A sala era um dos sítios onde passava mais tempo. Porque tinha a mesa e porque tinha a televisão.
A mesa era importante porque se podia brincar com os carrinhos e bonecos em cima, desde que se afastasse uma espécie de vaso com as flores de plástico, muito mais pesado do que se poderia imaginar, e se colocasse uma toalha espessa para proteger o tampo. Feito isto, havia espaço e tempo para fazer corridas e preparar guerras.

A televisão estava no canto oposto à janela, que dava para o quintais e de onde se podia ver, à esquerda, a janela do quarto da Rosa.
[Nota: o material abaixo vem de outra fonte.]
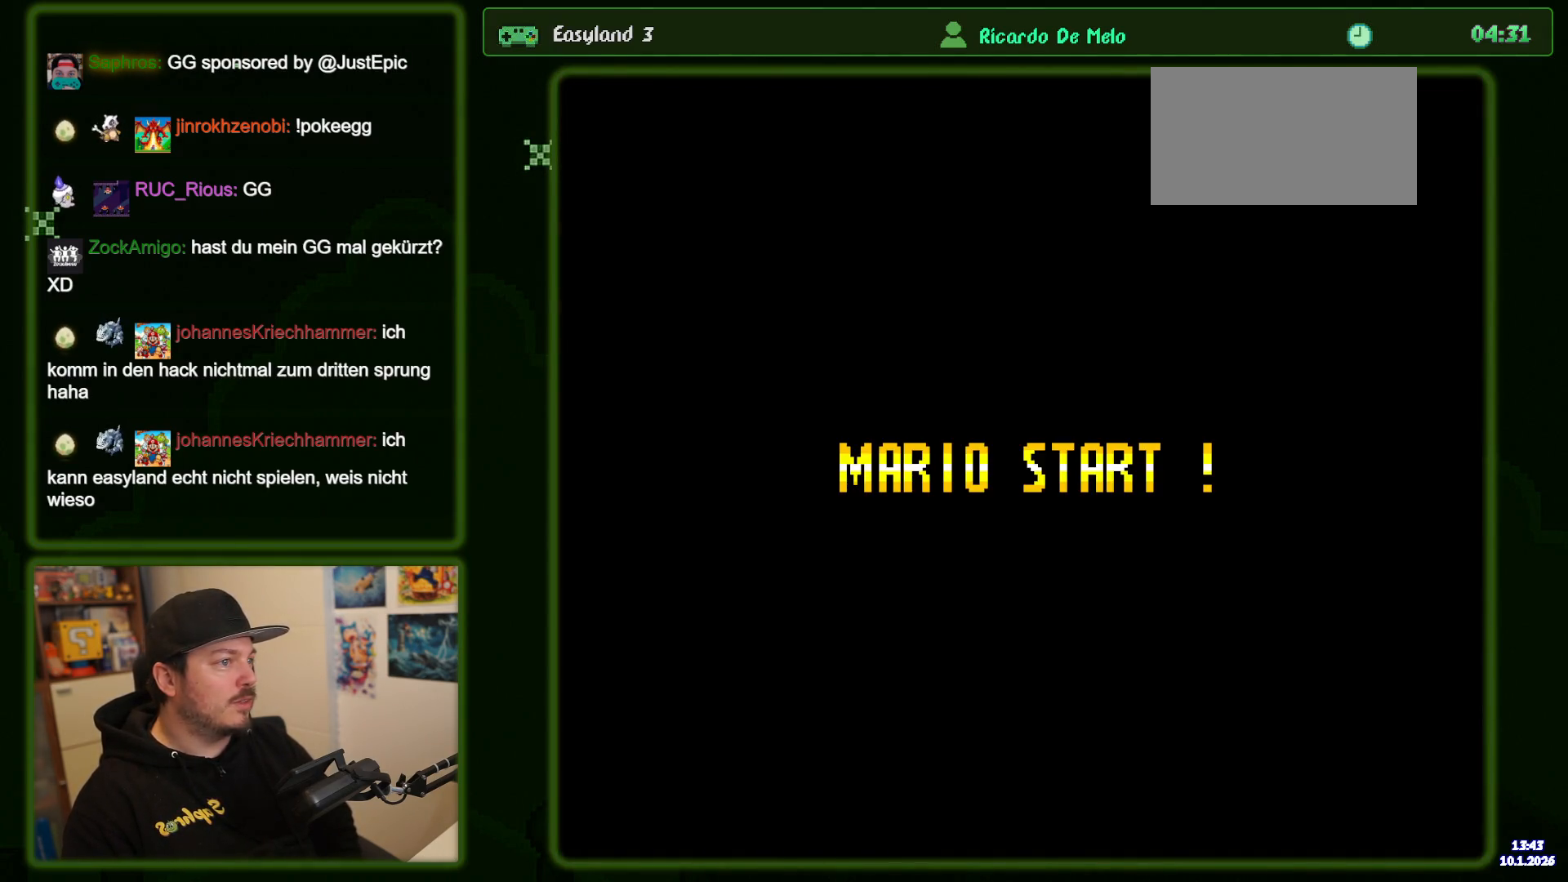
{"buttons": ["B", "Y"], "events": []}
A janela da televisão, essa, dava para as séries americanas que diziam que tudo era possível, para o canal 2, para a mira técnica, para o tédio de não haver distracção garantida, que acabava por me atirar para os brinquedos ou para os livros do quarto do meu tio (uma colecção de capa preta sobre os mistérios do Triângulo das Bermudas, dos OVNIs, e das religiões da suástica).

Havia na sala um sofá individual, que a dada altura foi renovado e já não me servia o corpo da mesma maneira quando me deitava ao través para ver televisão. Nessa parede seguia-se um aparador, parecido com Chippendale (acho eu: tinha linhas curvas, detalhes esculpidos, conchas e pés em pata de leão), tal como o resto da sala e os móveis do quarto da minha Avó. Outro aparador repetia-se na parede seguinte.
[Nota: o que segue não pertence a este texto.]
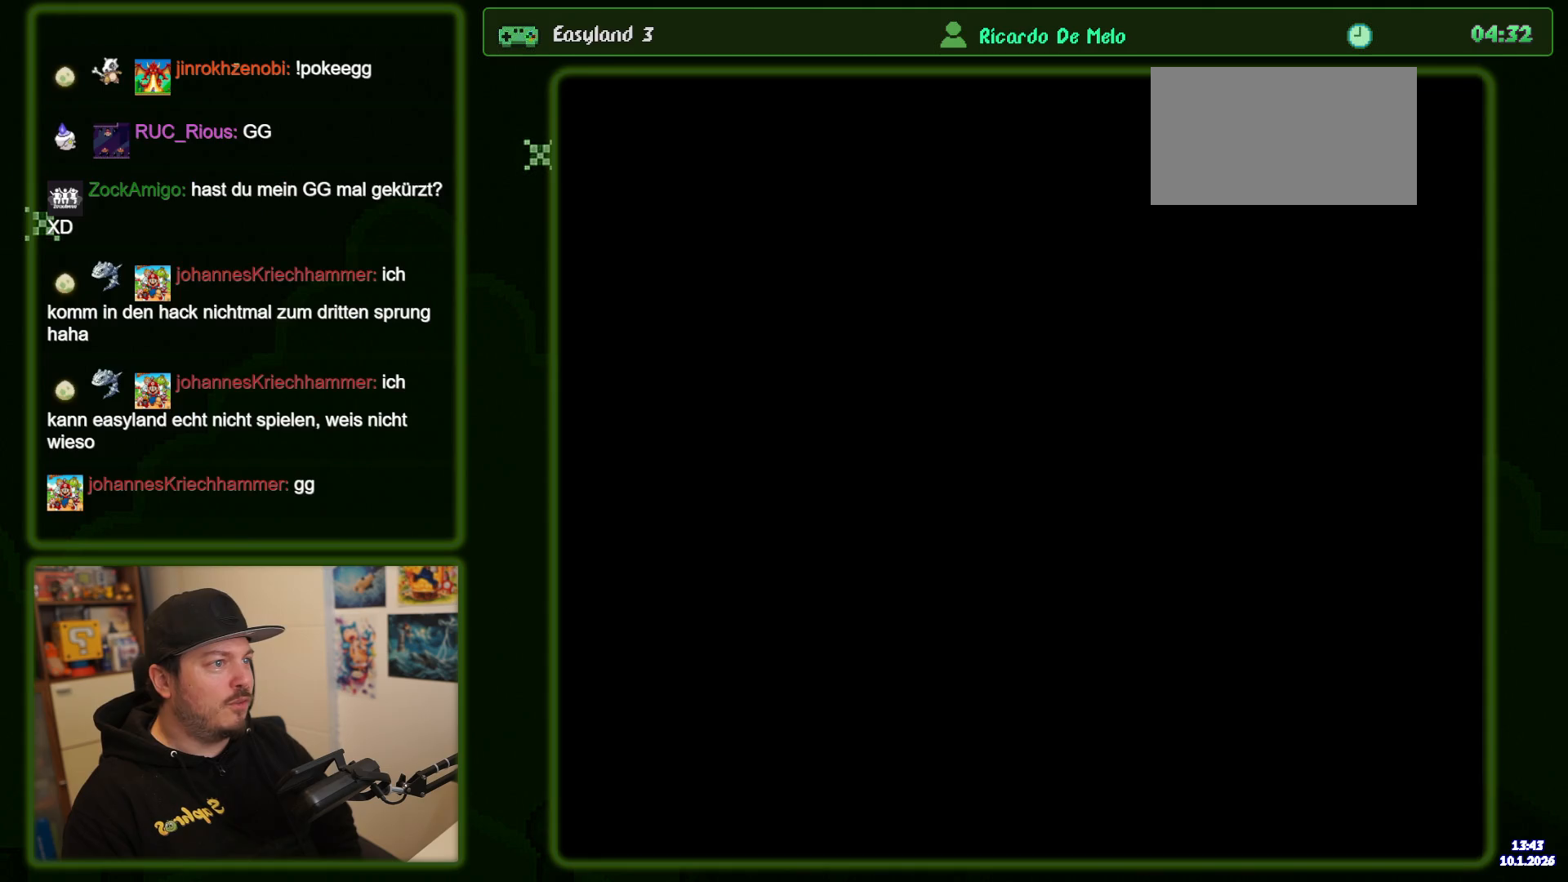
{"buttons": ["B", "Y"], "events": []}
A seguir, ao pé da porta da sala, havia uma cristaleira, ou louceiro, que tinha um dente de marfim todo esculpido e dezenas e dezenas de taças. Por cima, o relógio de parede a que era preciso dar corda todas as semanas, subindo acima de uma cadeira para fazer rodar a chave em três buracos diferentes, fazendo soar o mecanismo.

Havia também um piano. Preto, alto, esguio. A melhor coisa do piano era a pista de carros: uma faixa recta e plana que descansava entre as dobradiças do tampo das teclas e a coluna vertical, e onde cabia exactamente um carrinho. Fora isso, não havia muito que fazer com o piano, à parte tocá-lo, o que nunca teria passado pela cabeça de ninguém.